◆ **REQUIRED WORK**
1/ Using the imaging tube patent below, please decide whether each statement agrees with it: (a) the substrate in claim 3 is germanium; (b) the invention is particularly useful with inputs in the far infrared range; (c) imaging tubes using transmissive photocathodes are new. Answer yes or no for each and quote the deciding words of the patent.
2/ According to the imaging tube patent below, what amplifies the gated electrons?
3/ Reproduce a passage of the imaging tube patent below word for word, starting at "2. The imaging" and ending at "in the art.".

US 4752688 A
An imaging tube in which an image, particularly in middle infrared, is guided onto a mosaic of electrically separate semiconductor elements, and in which energy then applied to the mosaic produces electrons with characteristics reflecting whether the portion of the mosaic from which they emanated had been struck by energy defining the image, the electrons produced then being gated in accordance with the characteristics; and in particular in which the mosaic is carried on a substrate through which the image is introduced to the tube.
1. An imaging tube for imaging radiation comprising
a mosaic of spaced semiconductor elements responsive to said radiation impact thereon with a change in electrical state, said semiconductor elements emitting electrons upon receiving photons,
means to deliver a flow of photons onto said mosaic so as to emit said electrons,
gating means for passage of electrons emitted from said semiconductor elements experiencing said radiation impact only, and
channel electron multiplier means for amplification of gated electrons.
2. The imaging tube of claim 1 in which said mosaic is carried by a substrate, said substrate being transparent to said radiation.
3. The imaging tube of claim 2 in which said substrate is germanium.
This invention relates to imaging tubes, particularly useful with inputs in the middle infrared range.
Imaging tubes using transmissive photocathodes are well known in the art.

◆ **DATA EXTRACT**
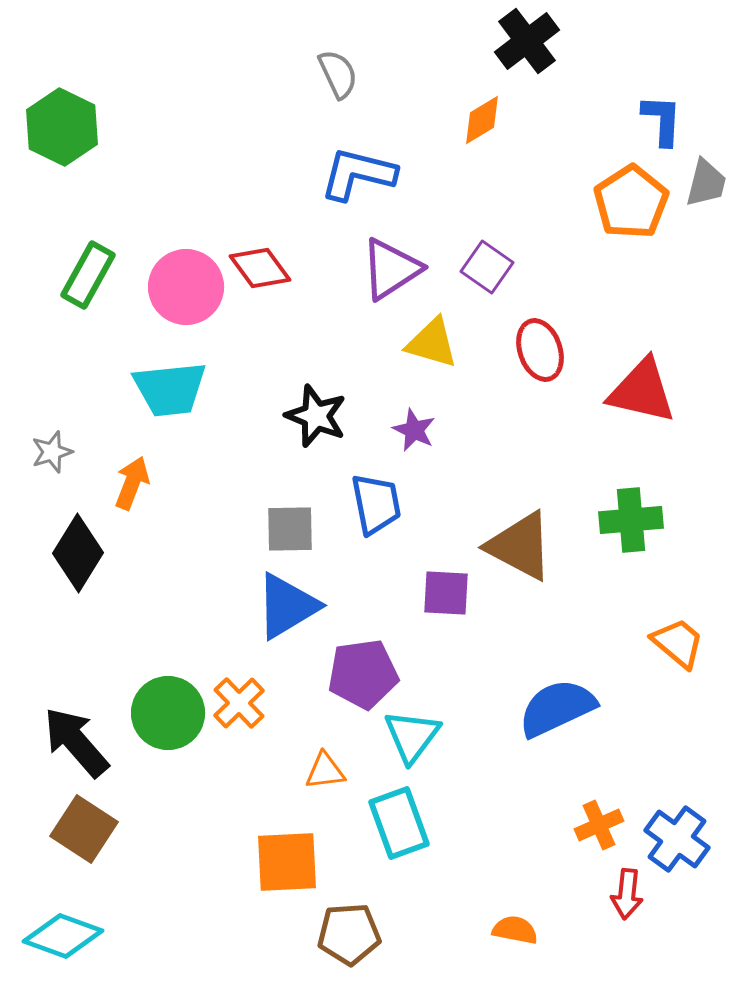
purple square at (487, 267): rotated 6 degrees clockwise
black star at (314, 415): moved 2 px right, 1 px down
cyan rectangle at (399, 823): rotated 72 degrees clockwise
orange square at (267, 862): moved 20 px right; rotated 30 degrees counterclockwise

◆ **ANSWERS TO THE EXERCISES**
1/
(a) Yes: "in which said substrate is germanium."
(b) No: "particularly useful with inputs in the middle infrared range."
(c) No: "Imaging tubes using transmissive photocathodes are well known in the art."

2/ Channel electron multiplier means.

3/
2. The imaging tube of claim 1 in which said mosaic is carried by a substrate, said substrate being transparent to said radiation.
3. The imaging tube of claim 2 in which said substrate is germanium.
This invention relates to imaging tubes, particularly useful with inputs in the middle infrared range.
Imaging tubes using transmissive photocathodes are well known in the art.